→ **Exercise prompt**
All of the entries must be reproduced exactly, with no images carried over.

[Stored data entries]
—————

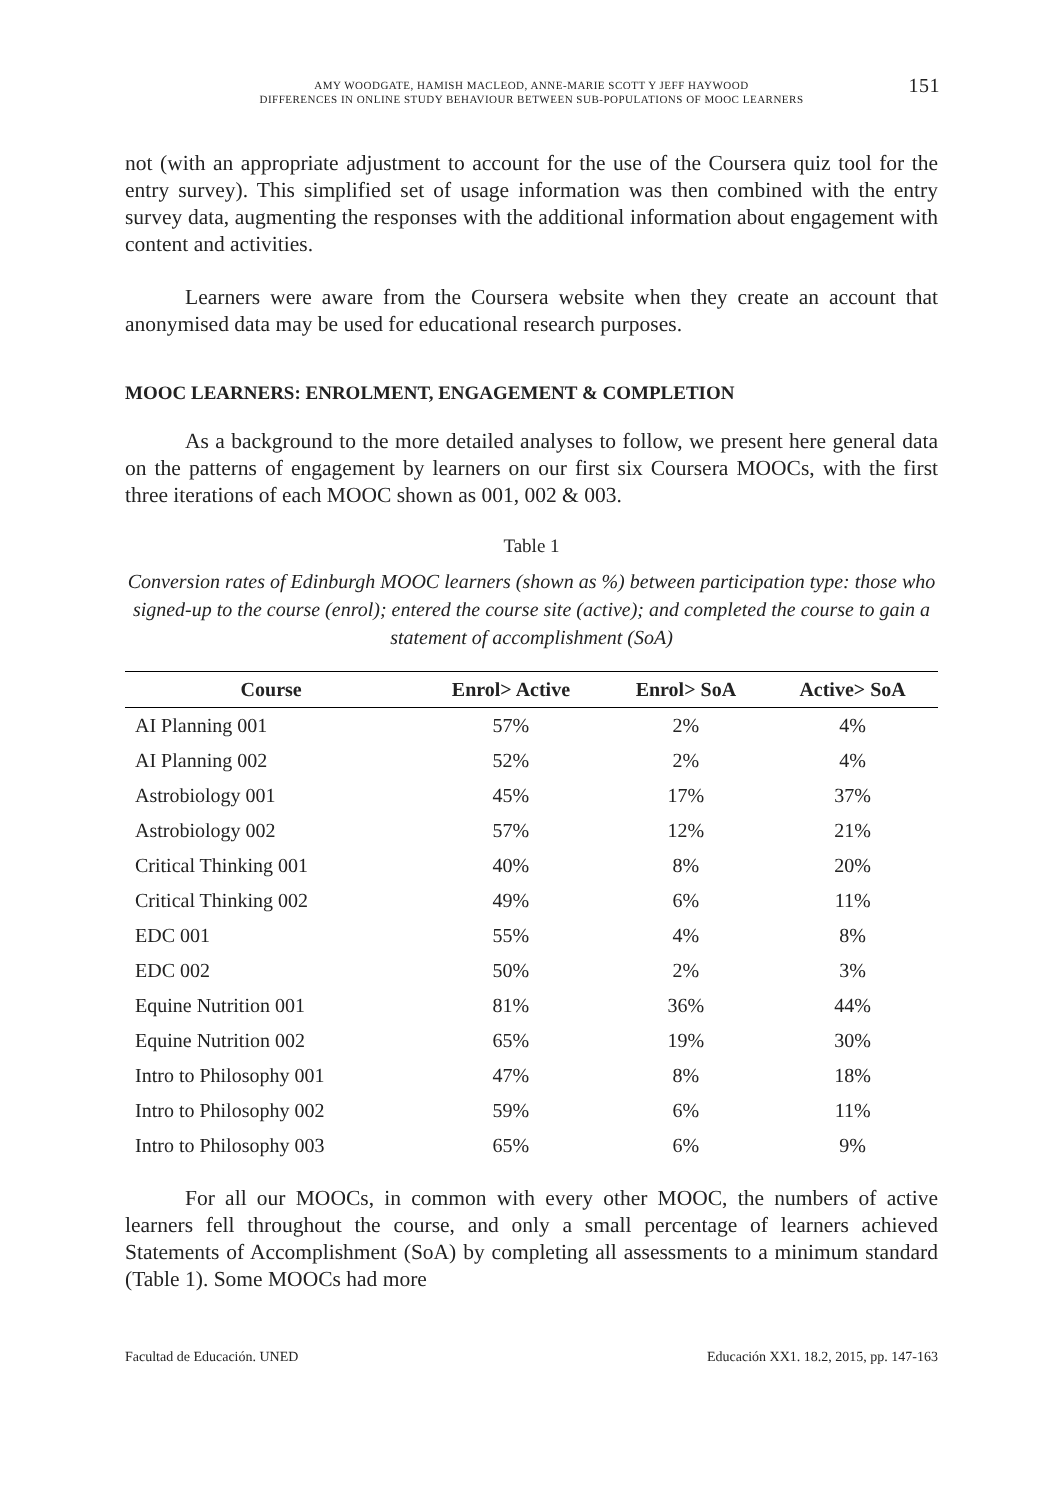AMY WOODGATE, HAMISH MACLEOD, ANNE-MARIE SCOTT Y JEFF HAYWOOD
DIFFERENCES IN ONLINE STUDY BEHAVIOUR BETWEEN SUB-POPULATIONS OF MOOC LEARNERS
151
not (with an appropriate adjustment to account for the use of the Coursera quiz tool for the entry survey). This simplified set of usage information was then combined with the entry survey data, augmenting the responses with the additional information about engagement with content and activities.
Learners were aware from the Coursera website when they create an account that anonymised data may be used for educational research purposes.
MOOC LEARNERS: ENROLMENT, ENGAGEMENT & COMPLETION
As a background to the more detailed analyses to follow, we present here general data on the patterns of engagement by learners on our first six Coursera MOOCs, with the first three iterations of each MOOC shown as 001, 002 & 003.
Table 1
Conversion rates of Edinburgh MOOC learners (shown as %) between participation type: those who signed-up to the course (enrol); entered the course site (active); and completed the course to gain a statement of accomplishment (SoA)
| Course | Enrol> Active | Enrol> SoA | Active> SoA |
| --- | --- | --- | --- |
| AI Planning 001 | 57% | 2% | 4% |
| AI Planning 002 | 52% | 2% | 4% |
| Astrobiology 001 | 45% | 17% | 37% |
| Astrobiology 002 | 57% | 12% | 21% |
| Critical Thinking 001 | 40% | 8% | 20% |
| Critical Thinking 002 | 49% | 6% | 11% |
| EDC 001 | 55% | 4% | 8% |
| EDC 002 | 50% | 2% | 3% |
| Equine Nutrition 001 | 81% | 36% | 44% |
| Equine Nutrition 002 | 65% | 19% | 30% |
| Intro to Philosophy 001 | 47% | 8% | 18% |
| Intro to Philosophy 002 | 59% | 6% | 11% |
| Intro to Philosophy 003 | 65% | 6% | 9% |
For all our MOOCs, in common with every other MOOC, the numbers of active learners fell throughout the course, and only a small percentage of learners achieved Statements of Accomplishment (SoA) by completing all assessments to a minimum standard (Table 1). Some MOOCs had more
Facultad de Educación. UNED Educación XX1. 18.2, 2015, pp. 147-163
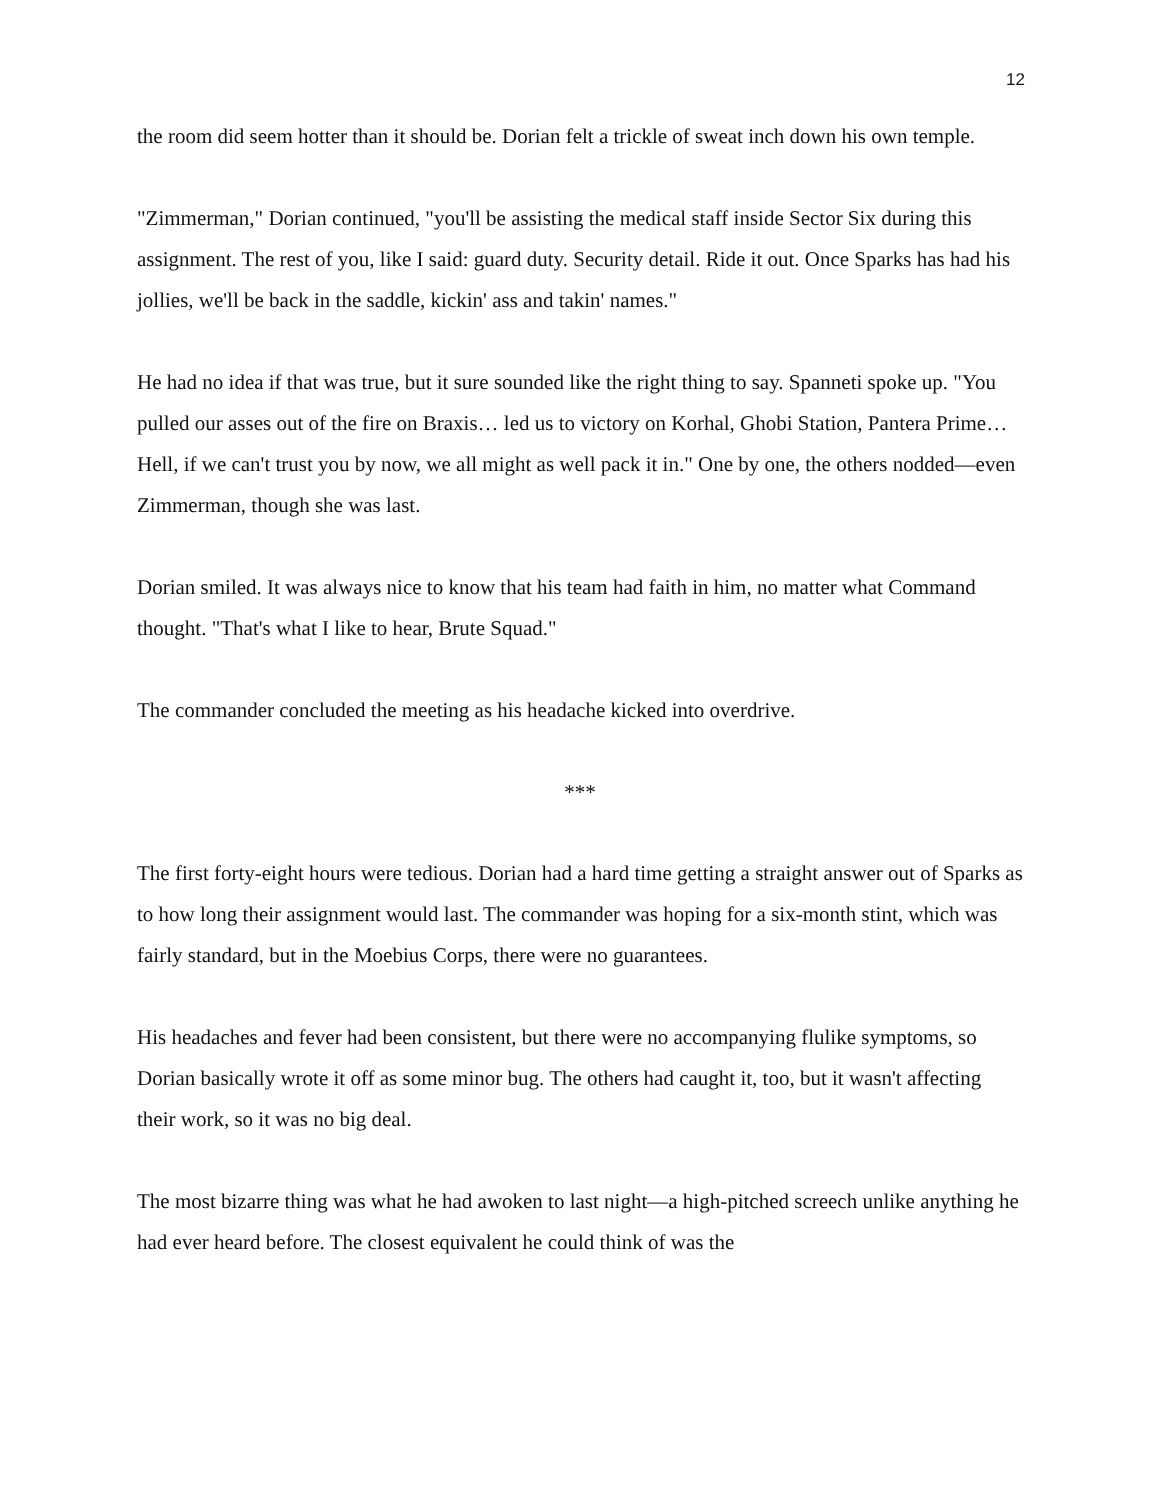12
the room did seem hotter than it should be. Dorian felt a trickle of sweat inch down his own temple.
"Zimmerman," Dorian continued, "you'll be assisting the medical staff inside Sector Six during this assignment. The rest of you, like I said: guard duty. Security detail. Ride it out. Once Sparks has had his jollies, we'll be back in the saddle, kickin' ass and takin' names."
He had no idea if that was true, but it sure sounded like the right thing to say. Spanneti spoke up. "You pulled our asses out of the fire on Braxis… led us to victory on Korhal, Ghobi Station, Pantera Prime… Hell, if we can't trust you by now, we all might as well pack it in." One by one, the others nodded—even Zimmerman, though she was last.
Dorian smiled. It was always nice to know that his team had faith in him, no matter what Command thought. "That's what I like to hear, Brute Squad."
The commander concluded the meeting as his headache kicked into overdrive.
***
The first forty-eight hours were tedious. Dorian had a hard time getting a straight answer out of Sparks as to how long their assignment would last. The commander was hoping for a six-month stint, which was fairly standard, but in the Moebius Corps, there were no guarantees.
His headaches and fever had been consistent, but there were no accompanying flulike symptoms, so Dorian basically wrote it off as some minor bug. The others had caught it, too, but it wasn't affecting their work, so it was no big deal.
The most bizarre thing was what he had awoken to last night—a high-pitched screech unlike anything he had ever heard before. The closest equivalent he could think of was the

—————

→ **Your solution**
AMY WOODGATE, HAMISH MACLEOD, ANNE-MARIE SCOTT Y JEFF HAYWOOD
DIFFERENCES IN ONLINE STUDY BEHAVIOUR BETWEEN SUB-POPULATIONS OF MOOC LEARNERS
151
not (with an appropriate adjustment to account for the use of the Coursera quiz tool for the entry survey). This simplified set of usage information was then combined with the entry survey data, augmenting the responses with the additional information about engagement with content and activities.
Learners were aware from the Coursera website when they create an account that anonymised data may be used for educational research purposes.
MOOC LEARNERS: ENROLMENT, ENGAGEMENT & COMPLETION
As a background to the more detailed analyses to follow, we present here general data on the patterns of engagement by learners on our first six Coursera MOOCs, with the first three iterations of each MOOC shown as 001, 002 & 003.
Table 1
Conversion rates of Edinburgh MOOC learners (shown as %) between participation type: those who signed-up to the course (enrol); entered the course site (active); and completed the course to gain a statement of accomplishment (SoA)
| Course | Enrol> Active | Enrol> SoA | Active> SoA |
| --- | --- | --- | --- |
| AI Planning 001 | 57% | 2% | 4% |
| AI Planning 002 | 52% | 2% | 4% |
| Astrobiology 001 | 45% | 17% | 37% |
| Astrobiology 002 | 57% | 12% | 21% |
| Critical Thinking 001 | 40% | 8% | 20% |
| Critical Thinking 002 | 49% | 6% | 11% |
| EDC 001 | 55% | 4% | 8% |
| EDC 002 | 50% | 2% | 3% |
| Equine Nutrition 001 | 81% | 36% | 44% |
| Equine Nutrition 002 | 65% | 19% | 30% |
| Intro to Philosophy 001 | 47% | 8% | 18% |
| Intro to Philosophy 002 | 59% | 6% | 11% |
| Intro to Philosophy 003 | 65% | 6% | 9% |
For all our MOOCs, in common with every other MOOC, the numbers of active learners fell throughout the course, and only a small percentage of learners achieved Statements of Accomplishment (SoA) by completing all assessments to a minimum standard (Table 1). Some MOOCs had more
Facultad de Educación. UNED Educación XX1. 18.2, 2015, pp. 147-163
12
the room did seem hotter than it should be. Dorian felt a trickle of sweat inch down his own temple.
"Zimmerman," Dorian continued, "you'll be assisting the medical staff inside Sector Six during this assignment. The rest of you, like I said: guard duty. Security detail. Ride it out. Once Sparks has had his jollies, we'll be back in the saddle, kickin' ass and takin' names."
He had no idea if that was true, but it sure sounded like the right thing to say. Spanneti spoke up. "You pulled our asses out of the fire on Braxis… led us to victory on Korhal, Ghobi Station, Pantera Prime… Hell, if we can't trust you by now, we all might as well pack it in." One by one, the others nodded—even Zimmerman, though she was last.
Dorian smiled. It was always nice to know that his team had faith in him, no matter what Command thought. "That's what I like to hear, Brute Squad."
The commander concluded the meeting as his headache kicked into overdrive.
***
The first forty-eight hours were tedious. Dorian had a hard time getting a straight answer out of Sparks as to how long their assignment would last. The commander was hoping for a six-month stint, which was fairly standard, but in the Moebius Corps, there were no guarantees.
His headaches and fever had been consistent, but there were no accompanying flulike symptoms, so Dorian basically wrote it off as some minor bug. The others had caught it, too, but it wasn't affecting their work, so it was no big deal.
The most bizarre thing was what he had awoken to last night—a high-pitched screech unlike anything he had ever heard before. The closest equivalent he could think of was the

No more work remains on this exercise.